By&nbspJerry Fisayo-Bambi&nbspwith&nbspAP

Published on 31/10/2025 – 7:10 GMT+1
•Updated
7:26

Following a 13-hour session of heated debate, the Latvian Parliament decided Thursday to withdraw from the Istanbul Convention, a convention designed to help women who are victims of violence.

Thursday’s yes vote, if ratified by President Edgars Rinkevics, would make Latvia the first EU member state to renounce the Istanbul Convention, which the same parliament accepted in November 2024.

A pact that came into force last year, the Council of Europe treaty is meant to standardise support for women who are victims of violence, including domestic abuse.

However, ultra-conservative groups and political parties across Europe have criticised the treaty, arguing that it promotes “gender ideology,” encourages sexual experimentation, and harms children.

Opposition MPs in Latvia started the process of possibly withdrawing from the treaty in September. The Union of Greens and Farmers, an agrarian alliance member of the tripartite ruling coalition that also consists of Prime Minister Evika Siliņa’s centre-right party and a centre-left party, joined them.

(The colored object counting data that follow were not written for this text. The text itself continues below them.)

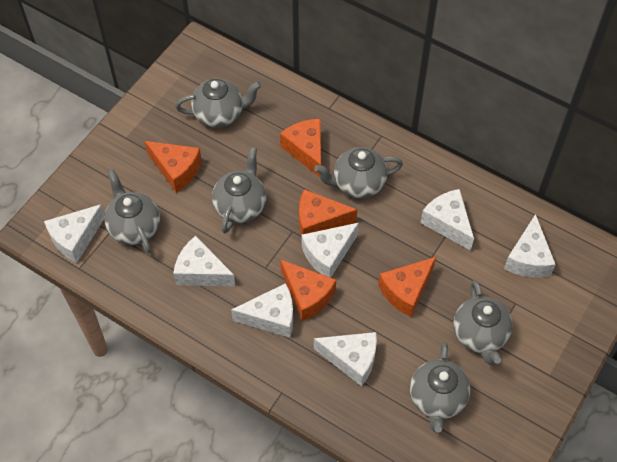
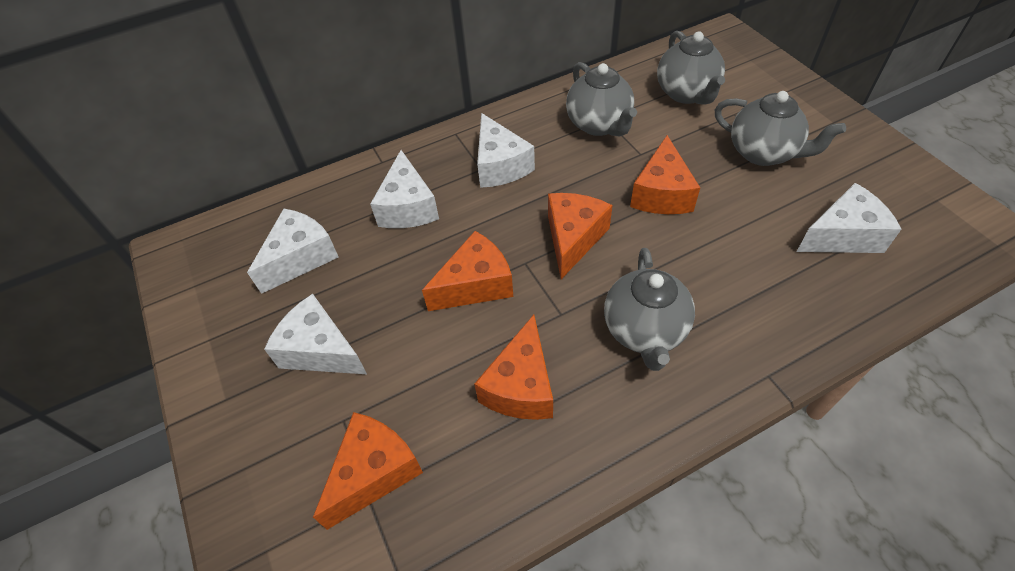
grey teapot: 6 -> 4
white cheese: 7 -> 5

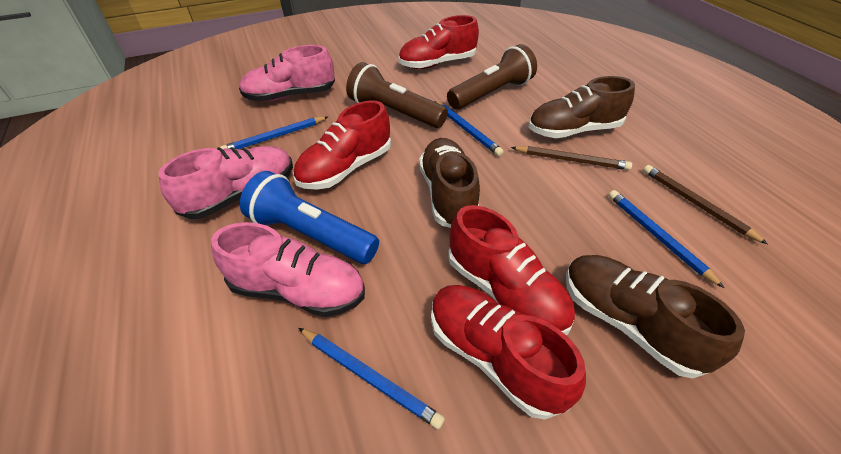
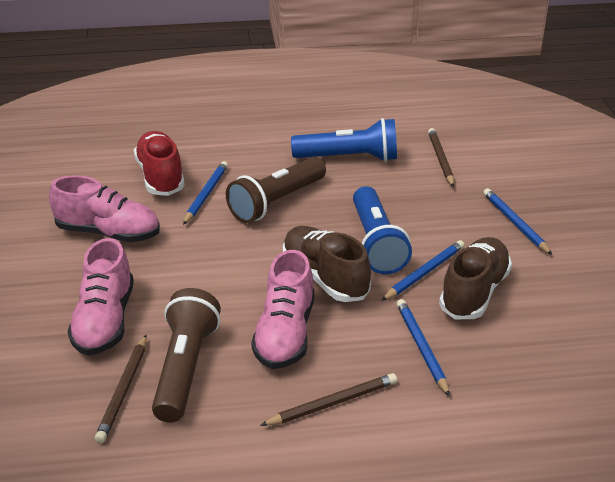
blue flashlight: 1 -> 2
brown pencil: 2 -> 3
brown shoe: 3 -> 2
red shoe: 4 -> 1

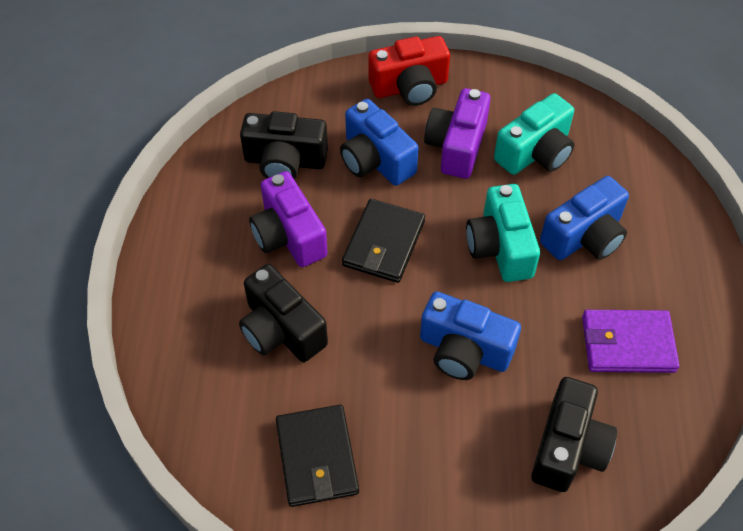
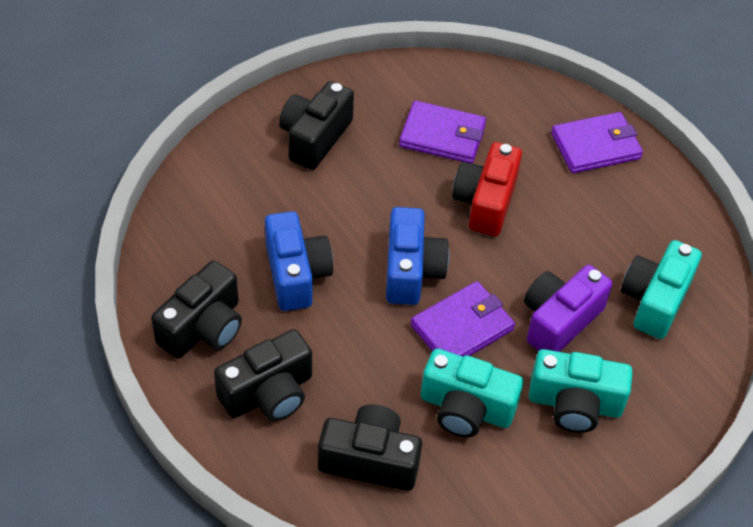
black camera: 3 -> 4
black wallet: 2 -> 0
blue camera: 3 -> 2
purple camera: 2 -> 1
purple wallet: 1 -> 3
turquoise camera: 2 -> 3

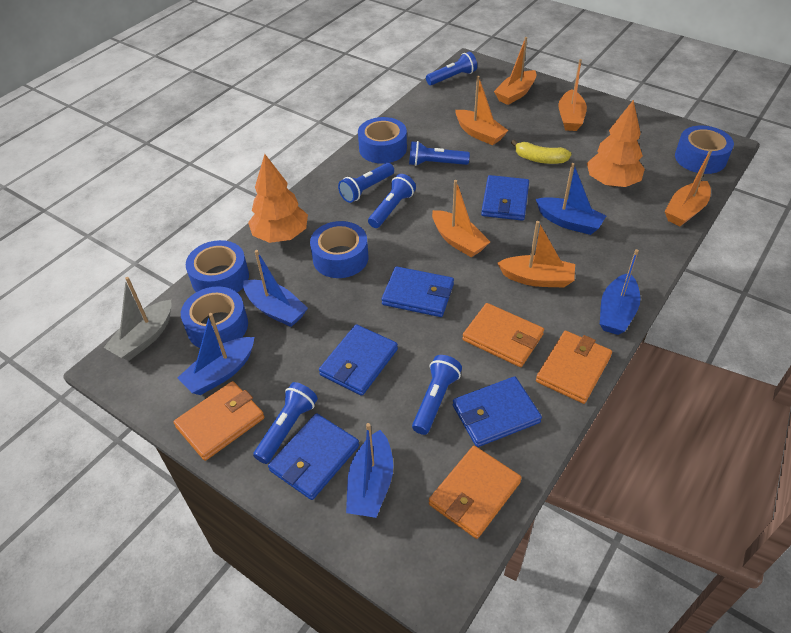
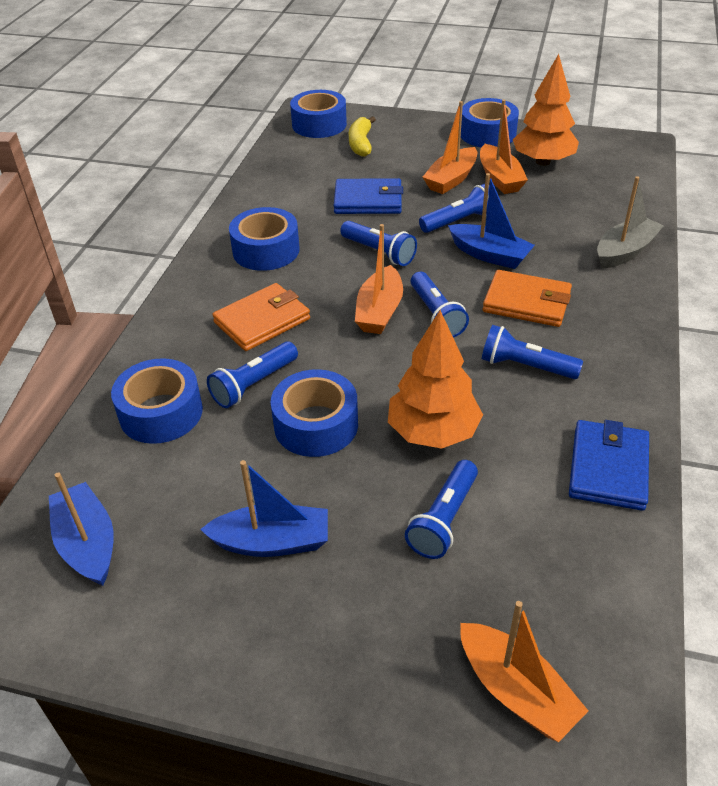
blue boat: 5 -> 3
blue wallet: 5 -> 2
orange boat: 6 -> 4
orange wallet: 4 -> 2

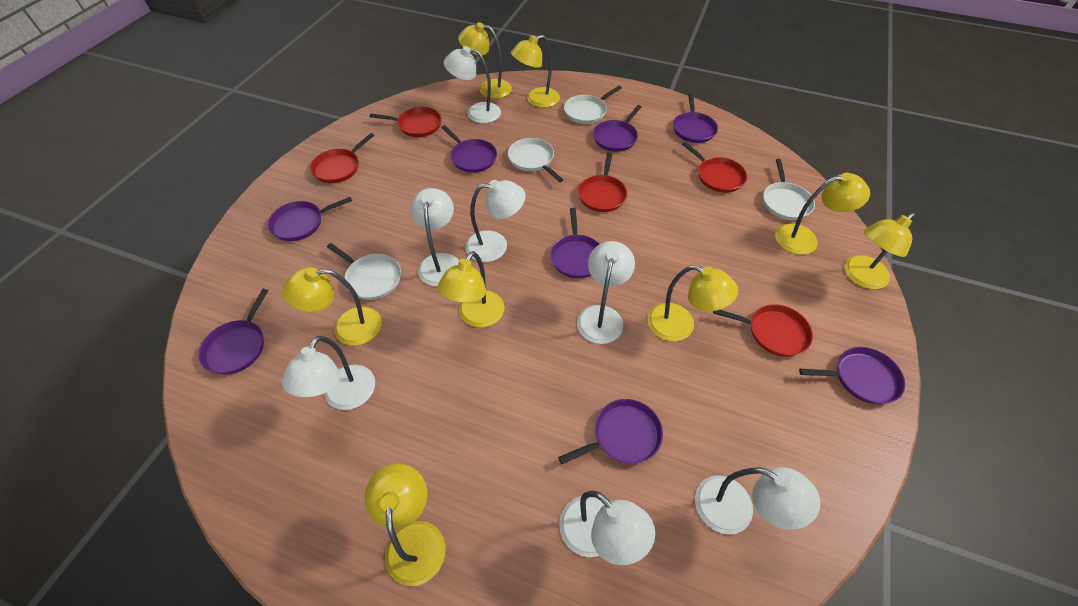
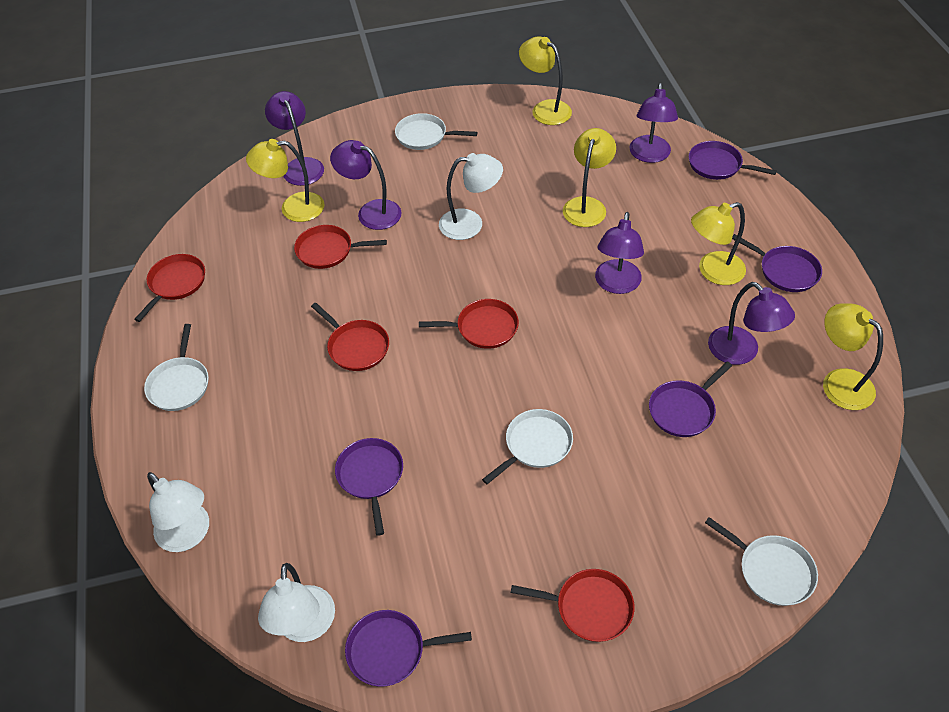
purple lamp: 0 -> 5
purple pan: 8 -> 5
white lamp: 7 -> 3
yellow lamp: 8 -> 5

Siliņa, whose coalition government came to power in 2023 with a promise to ratify the convention, has criticised the efforts to withdraw from the treaty.

“Those who have been brave enough to seek help are now witnessing their experiences being used for political battles,” Siliņa wrote on social platform X in October. “It is cruel.”

The alliance between opposition and governing lawmakers in support of withdrawal highlights cracks in the governing coalition ahead of the next parliamentary elections, scheduled for the fall of 2026.

“This decision not only endangers women and girls in Latvia, it emboldens anti-human rights movements across Europe and Central Asia and supports authoritarian tendencies of governments moving away from the rule of law, international justice, and democratic values,” Tamar Dekanosidze from international women’s rights organisation Equality Now said in response to the vote.

Although he has expressed his opposition, President Edgars Rinkevics is now required to sign the motion. Rinkevičs has suggested that he might not circumvent a parliamentary ruling.

According to the local media, over 5,000 people demonstrated against withdrawal from the treaty outside the Parliament in Riga on Wednesday evening. On Thursday, about 20 people demonstrated in support of withdrawal.